▸ PROVIDED MATERIAL
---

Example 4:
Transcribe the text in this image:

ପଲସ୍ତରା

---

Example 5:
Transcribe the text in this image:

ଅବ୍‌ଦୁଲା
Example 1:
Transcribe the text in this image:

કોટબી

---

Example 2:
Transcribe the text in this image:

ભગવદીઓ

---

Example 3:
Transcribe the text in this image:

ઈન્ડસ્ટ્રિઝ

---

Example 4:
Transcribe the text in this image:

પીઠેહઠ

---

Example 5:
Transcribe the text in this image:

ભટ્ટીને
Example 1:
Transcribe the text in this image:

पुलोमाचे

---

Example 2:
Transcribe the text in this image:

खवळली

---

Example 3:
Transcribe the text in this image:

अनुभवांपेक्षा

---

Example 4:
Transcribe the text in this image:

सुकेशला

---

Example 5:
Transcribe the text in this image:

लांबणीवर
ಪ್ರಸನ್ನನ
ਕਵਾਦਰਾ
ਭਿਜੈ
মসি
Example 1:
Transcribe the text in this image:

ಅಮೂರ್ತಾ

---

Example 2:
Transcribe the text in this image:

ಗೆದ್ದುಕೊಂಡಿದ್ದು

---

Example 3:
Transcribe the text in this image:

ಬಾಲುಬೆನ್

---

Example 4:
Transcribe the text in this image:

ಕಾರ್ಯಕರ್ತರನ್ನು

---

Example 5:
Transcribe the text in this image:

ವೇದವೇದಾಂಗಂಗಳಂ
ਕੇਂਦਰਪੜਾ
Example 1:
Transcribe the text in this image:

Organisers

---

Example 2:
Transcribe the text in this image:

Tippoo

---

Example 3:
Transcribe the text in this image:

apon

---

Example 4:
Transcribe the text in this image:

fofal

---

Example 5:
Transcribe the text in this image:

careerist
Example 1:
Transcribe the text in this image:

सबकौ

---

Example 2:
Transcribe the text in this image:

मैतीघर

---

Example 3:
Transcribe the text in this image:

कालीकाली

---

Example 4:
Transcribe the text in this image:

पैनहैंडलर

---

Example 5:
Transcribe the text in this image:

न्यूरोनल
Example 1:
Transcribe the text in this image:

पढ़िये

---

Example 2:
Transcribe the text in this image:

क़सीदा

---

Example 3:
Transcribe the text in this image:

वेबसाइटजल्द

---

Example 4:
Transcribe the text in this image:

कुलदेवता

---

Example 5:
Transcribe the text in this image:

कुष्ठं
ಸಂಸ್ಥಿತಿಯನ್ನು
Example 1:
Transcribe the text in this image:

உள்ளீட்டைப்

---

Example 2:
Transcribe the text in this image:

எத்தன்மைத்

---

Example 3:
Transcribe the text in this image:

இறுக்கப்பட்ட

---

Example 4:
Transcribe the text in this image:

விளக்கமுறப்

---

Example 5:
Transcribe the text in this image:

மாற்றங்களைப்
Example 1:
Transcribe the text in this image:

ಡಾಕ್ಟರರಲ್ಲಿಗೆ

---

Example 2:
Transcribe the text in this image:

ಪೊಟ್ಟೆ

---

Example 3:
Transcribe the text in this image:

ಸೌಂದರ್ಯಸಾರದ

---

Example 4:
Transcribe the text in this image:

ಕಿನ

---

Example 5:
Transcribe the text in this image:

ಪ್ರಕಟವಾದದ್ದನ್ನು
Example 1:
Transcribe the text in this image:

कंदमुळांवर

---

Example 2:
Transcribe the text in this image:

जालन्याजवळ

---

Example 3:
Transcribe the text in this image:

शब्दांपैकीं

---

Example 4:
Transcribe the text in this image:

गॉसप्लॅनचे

▸ WHAT NEEDS TO BE DONE
Could you reproduce every record above exactly as it stands?

▸ EXERCISE RESULT
---

Example 4:
Transcribe the text in this image:

ପଲସ୍ତରା

---

Example 5:
Transcribe the text in this image:

ଅବ୍‌ଦୁଲା
Example 1:
Transcribe the text in this image:

કોટબી

---

Example 2:
Transcribe the text in this image:

ભગવદીઓ

---

Example 3:
Transcribe the text in this image:

ઈન્ડસ્ટ્રિઝ

---

Example 4:
Transcribe the text in this image:

પીઠેહઠ

---

Example 5:
Transcribe the text in this image:

ભટ્ટીને
Example 1:
Transcribe the text in this image:

पुलोमाचे

---

Example 2:
Transcribe the text in this image:

खवळली

---

Example 3:
Transcribe the text in this image:

अनुभवांपेक्षा

---

Example 4:
Transcribe the text in this image:

सुकेशला

---

Example 5:
Transcribe the text in this image:

लांबणीवर
ಪ್ರಸನ್ನನ
ਕਵਾਦਰਾ
ਭਿਜੈ
মসি
Example 1:
Transcribe the text in this image:

ಅಮೂರ್ತಾ

---

Example 2:
Transcribe the text in this image:

ಗೆದ್ದುಕೊಂಡಿದ್ದು

---

Example 3:
Transcribe the text in this image:

ಬಾಲುಬೆನ್

---

Example 4:
Transcribe the text in this image:

ಕಾರ್ಯಕರ್ತರನ್ನು

---

Example 5:
Transcribe the text in this image:

ವೇದವೇದಾಂಗಂಗಳಂ
ਕੇਂਦਰਪੜਾ
Example 1:
Transcribe the text in this image:

Organisers

---

Example 2:
Transcribe the text in this image:

Tippoo

---

Example 3:
Transcribe the text in this image:

apon

---

Example 4:
Transcribe the text in this image:

fofal

---

Example 5:
Transcribe the text in this image:

careerist
Example 1:
Transcribe the text in this image:

सबकौ

---

Example 2:
Transcribe the text in this image:

मैतीघर

---

Example 3:
Transcribe the text in this image:

कालीकाली

---

Example 4:
Transcribe the text in this image:

पैनहैंडलर

---

Example 5:
Transcribe the text in this image:

न्यूरोनल
Example 1:
Transcribe the text in this image:

पढ़िये

---

Example 2:
Transcribe the text in this image:

क़सीदा

---

Example 3:
Transcribe the text in this image:

वेबसाइटजल्द

---

Example 4:
Transcribe the text in this image:

कुलदेवता

---

Example 5:
Transcribe the text in this image:

कुष्ठं
ಸಂಸ್ಥಿತಿಯನ್ನು
Example 1:
Transcribe the text in this image:

உள்ளீட்டைப்

---

Example 2:
Transcribe the text in this image:

எத்தன்மைத்

---

Example 3:
Transcribe the text in this image:

இறுக்கப்பட்ட

---

Example 4:
Transcribe the text in this image:

விளக்கமுறப்

---

Example 5:
Transcribe the text in this image:

மாற்றங்களைப்
Example 1:
Transcribe the text in this image:

ಡಾಕ್ಟರರಲ್ಲಿಗೆ

---

Example 2:
Transcribe the text in this image:

ಪೊಟ್ಟೆ

---

Example 3:
Transcribe the text in this image:

ಸೌಂದರ್ಯಸಾರದ

---

Example 4:
Transcribe the text in this image:

ಕಿನ

---

Example 5:
Transcribe the text in this image:

ಪ್ರಕಟವಾದದ್ದನ್ನು
Example 1:
Transcribe the text in this image:

कंदमुळांवर

---

Example 2:
Transcribe the text in this image:

जालन्याजवळ

---

Example 3:
Transcribe the text in this image:

शब्दांपैकीं

---

Example 4:
Transcribe the text in this image:

गॉसप्लॅनचे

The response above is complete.